The front-end was designed to target two main functionalities.

To display important information such as metrics of reproducibility, clarity, detailed replication steps, artifacts, and other crucial components of a solid scientific process. As a community, researchers can use the RepliCAT dashboard as a resource for collecting and standardizing analysis about the validity and value of research from a wide range of fields.
To offer an interface where users can upload the papers of their choice for detailed analysis by the agentic RepliCAT system. This allows researchers to continually increase the catalog of valuable information and meta-information pertaining to the most niche and most popular research fields.

The main job of the backend was to act as the bridge between all data streams, bringing together the Agent Stack, front-end, and database. For the backend, we made extensive use of CloudFlare Workers. For example, they were crucial in both initial interaction with the Modal Sandboxes to instantiate agent action as well as the intermediary for streaming status and progress information between the front-end and Agent Stack during active paper review. We also made use of CloudFlare's D1 SQL Database to store the growing list of research with RepliCAT analysis.

Challenges we ran into

Minimal modification policy:
We enforced a strict rule: never modify the original repository unless explicitly required. Every change must be logged. This ensures we balance between the 2 extremes (not deviating too far from the original premise / repo of the research paper, while making enough changes to successfully reproduce experiments).

Plan validity vs. hallucination risk:
LLM-generated plans can drift from the official research repo structure. The VerifierAgent cross-checks these plans against real files and documentation.

Execution safety:
Running arbitrary research code could be risky and also expensive. We designed a mandatory human approval gate and structured command preview before any execution.

Computation Limitations: We faced limited compute power and were unable to recreate every single paper in the given time constraints. We built a minifier, to find minimum experiment to prove quality of paper.

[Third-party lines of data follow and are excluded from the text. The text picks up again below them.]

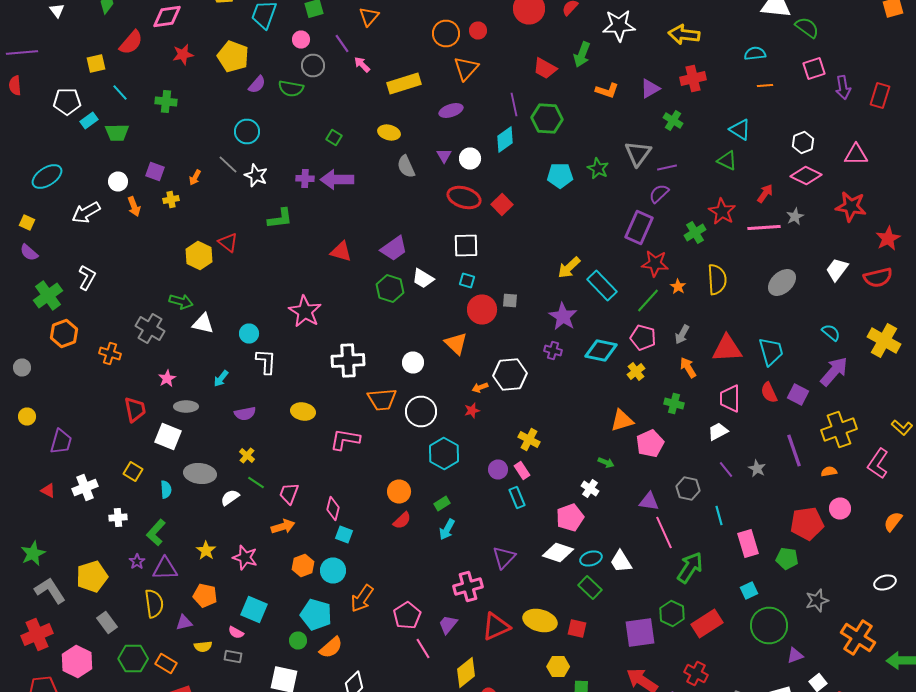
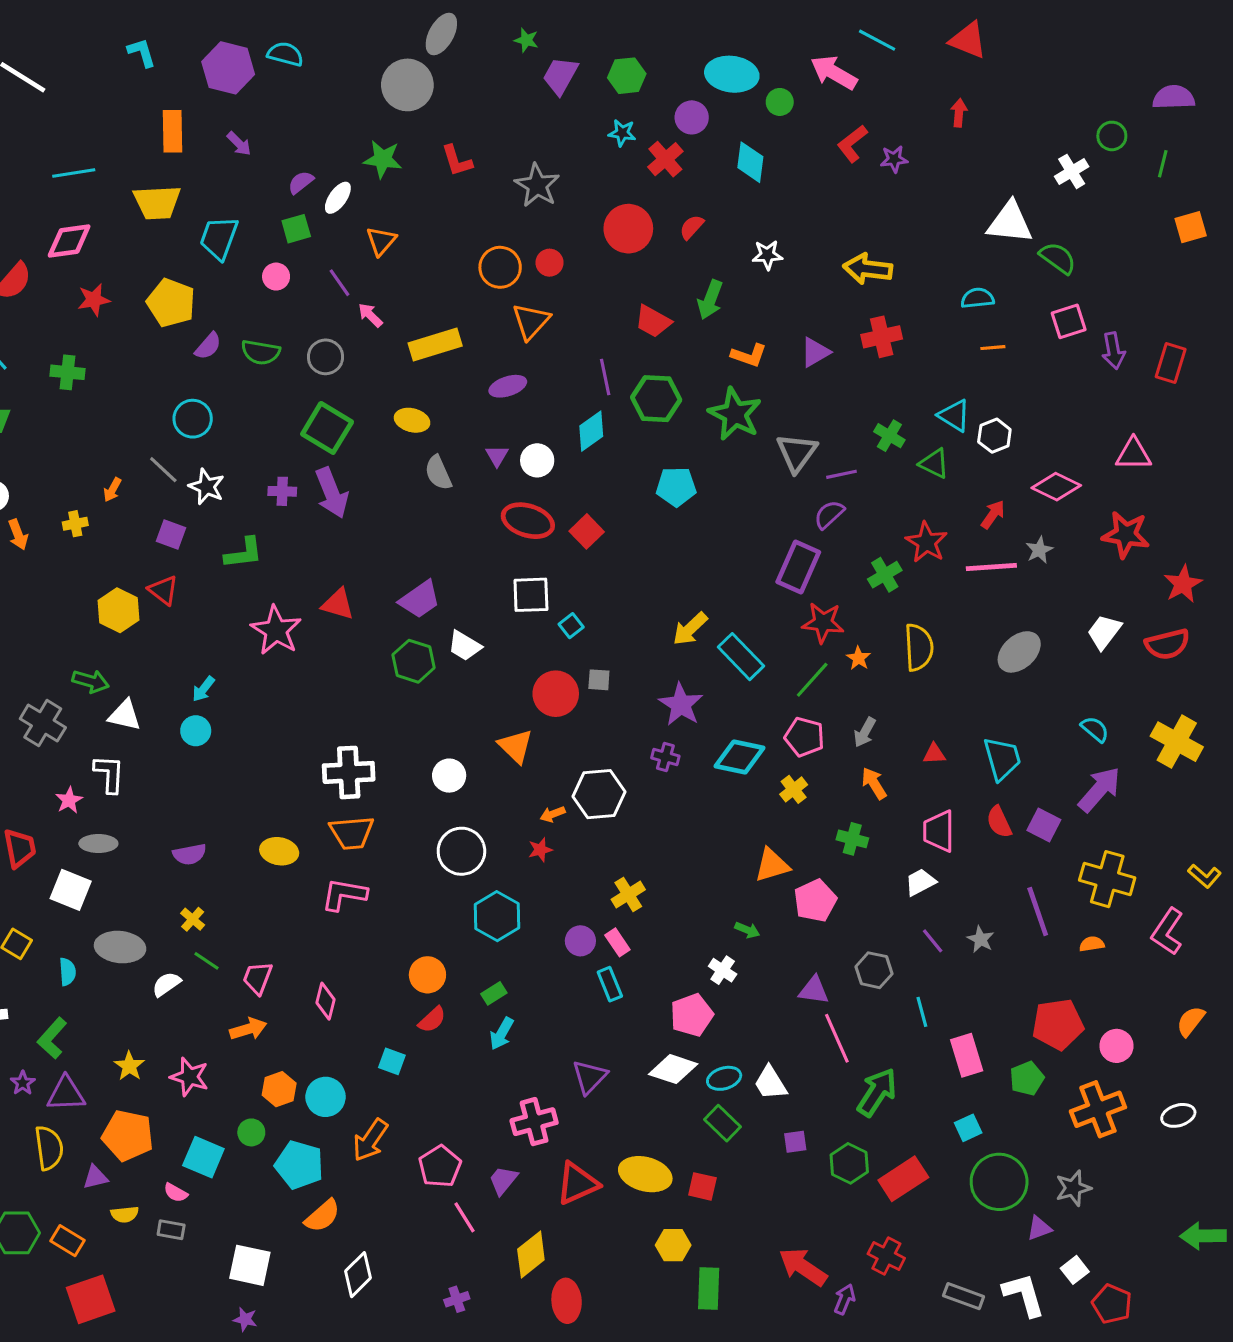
white star: (619, 26) -> (767, 255), size x0.6
gray circle: (313, 66) -> (326, 357), moved
green cross: (673, 120) -> (889, 436), moved
green square: (334, 138) -> (327, 428), size x2.0
white hexagon: (803, 142) -> (994, 436), moved
green star: (598, 168) -> (735, 414), moved, size x1.6
purple square: (155, 172) -> (171, 535), moved
purple arrow: (337, 180) -> (332, 493), turned -112
cyan square: (467, 280) -> (571, 626), moved, turned 35
pink star: (305, 312) -> (276, 630), moved
red triangle: (727, 348) -> (934, 754), size x0.5
white L-shape: (266, 362) -> (109, 774), moved
cyan arrow: (221, 378) -> (203, 689), moved
orange trapezoid: (382, 400) -> (352, 833), moved
yellow cross: (839, 430) -> (1107, 879), turned 36
yellow cross: (529, 440) -> (628, 895), turned 30
pink circle: (840, 508) -> (1116, 1046), moved
cyan square: (344, 534) -> (392, 1061), moved
green pentagon: (787, 558) -> (1027, 1078), turned -30
orange pentagon: (205, 596) -> (128, 1136), size x1.4
gray star: (817, 600) -> (1073, 1188), moved
purple square: (640, 632) -> (795, 1142), moved, size x0.5
orange cross: (858, 638) -> (1098, 1109), moved, turned 36
green circle: (298, 640) -> (251, 1132), moved

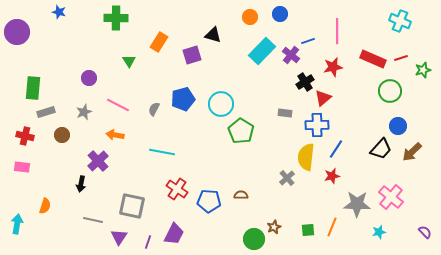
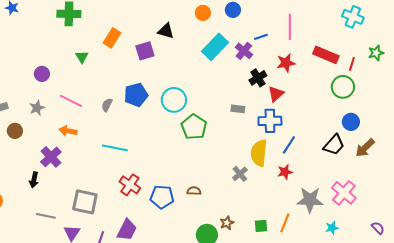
red line: (401, 58) -> (352, 64), moved, turned -56
green star: (423, 70) -> (376, 53), moved

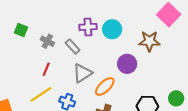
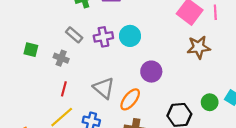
brown star: (149, 41) -> (199, 47), moved
gray rectangle: (73, 46) -> (74, 35), moved
gray triangle: (82, 73) -> (104, 88), turned -40

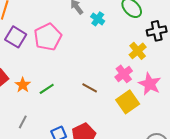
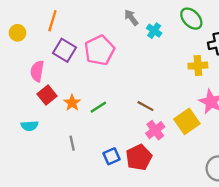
yellow cross: (138, 51) -> (198, 66), turned 36
pink cross: (124, 74) -> (155, 130), moved
gray line: (23, 122) -> (72, 143), turned -40

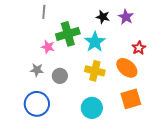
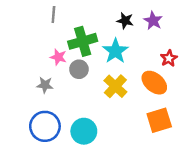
yellow cross: (95, 71) -> (115, 86), turned 30
gray circle: (60, 76) -> (79, 69), moved
cyan circle: (92, 108) -> (84, 131), moved

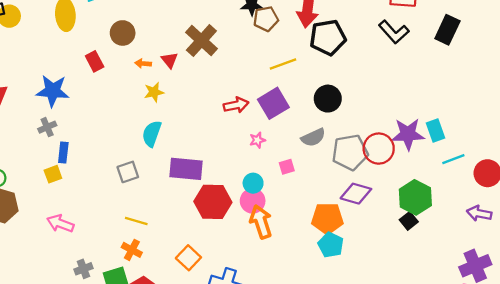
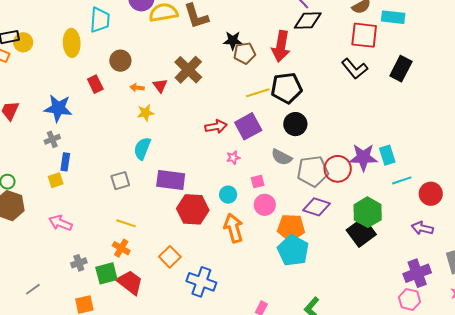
black pentagon: (328, 37) -> (286, 88), moved
gray semicircle: (313, 137) -> (282, 157), turned 50
pink circle: (253, 201) -> (265, 205), moved
black square: (409, 221) -> (361, 232), size x1.8
cyan pentagon: (331, 245) -> (293, 250), size x1.4

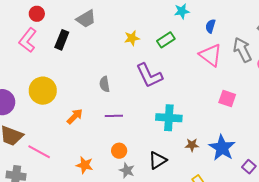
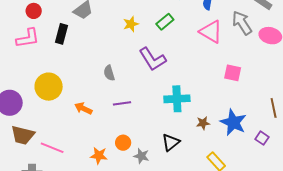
pink L-shape: (28, 40) -> (28, 38), turned -130
orange arrow: (75, 116) -> (83, 108), turned -102
orange circle: (119, 151) -> (123, 143), moved

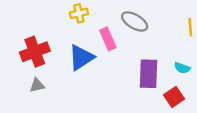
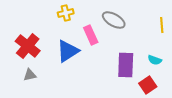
red cross: (35, 52) -> (28, 46), turned -30

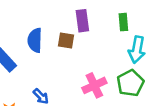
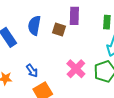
pink cross: (94, 85) -> (76, 69), turned -30

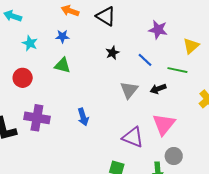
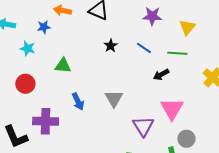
blue star: (62, 36) -> (44, 27), moved
gray triangle: (129, 90) -> (114, 99), moved
blue arrow: (83, 117) -> (78, 102), moved
purple triangle: (133, 137) -> (143, 126), turned 45

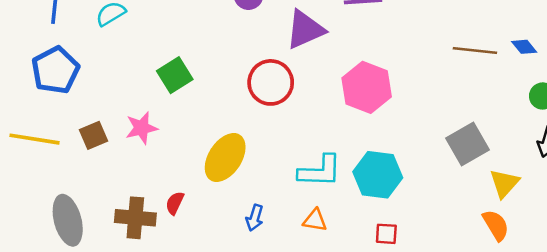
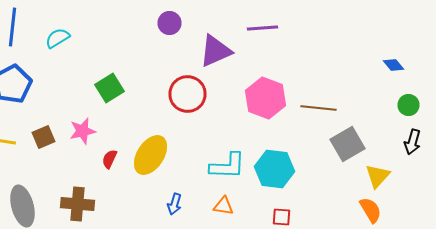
brown line: (475, 50) -> (318, 108), moved
red semicircle: (175, 203) -> (110, 159), moved

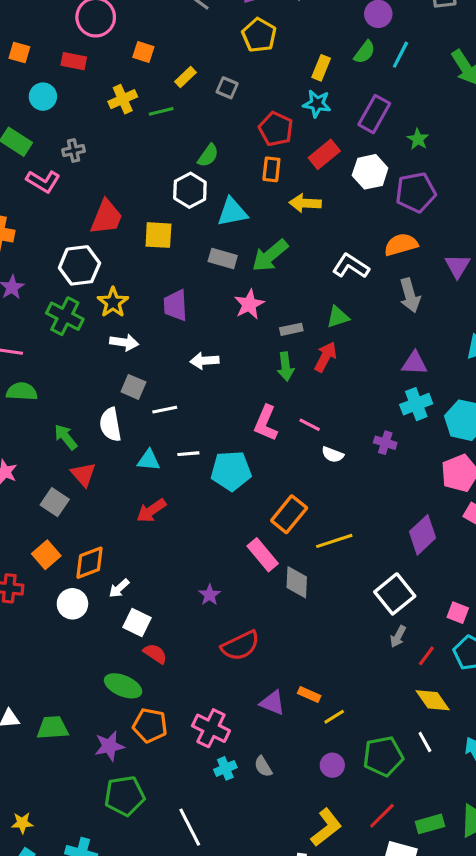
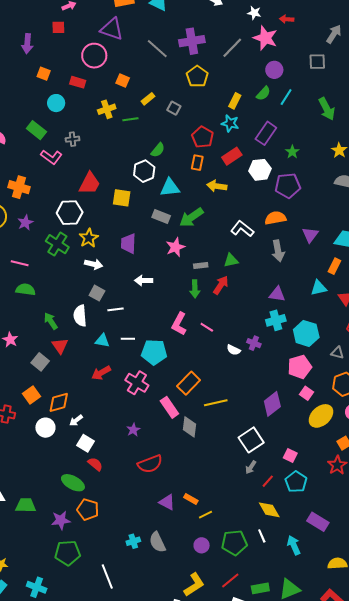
white semicircle: (333, 455) -> (234, 350), moved
pink cross: (211, 728) -> (137, 383), moved
gray semicircle: (263, 766) -> (157, 542), size x1.5

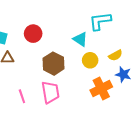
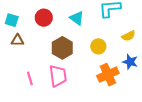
cyan triangle: (80, 39) -> (77, 18), moved
yellow semicircle: (115, 55) -> (129, 36), moved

Accomplishments that we're proud of

Designed a full multi-step multi-agent pipeline making use of Agentic AI, Cloudflare Dev Platforms, and Sandbox Execution Environments that performs much-needed analysis of the research quality of research across fields
Created a database and dashboard for collecting / compiling an increasing list of audited research
Compiled an extensive rubric for assessing research replication, transparency, clarity, and quality

What we learned

We learned how to design multi-step Agentic systems for a wide range of tasks aimed at completing a goal of analyzing research quality
We learned how to use tools such as Modal, Cloudflare Dev, Claude SDK

What's next for RepliCat: Multi-Agent Framework for Reproducing Research

Our long-term vision is to make reproducibility and replicability measurable, comparable, and automated (starting from just a paper and its repository). Through the RepliCAT platform, and given both time and compute resources, we hope to create an extensive database of research, both big and small, that allows for detailed analysis of the findings of one paper, patterns in research at a specific conference, or the trends of an entire research field. We would love to see RepliCAT become an important tool for improving ease of research replication and a symbol for promoting ethical research with reproducibility, clarity, reliability, and transparency.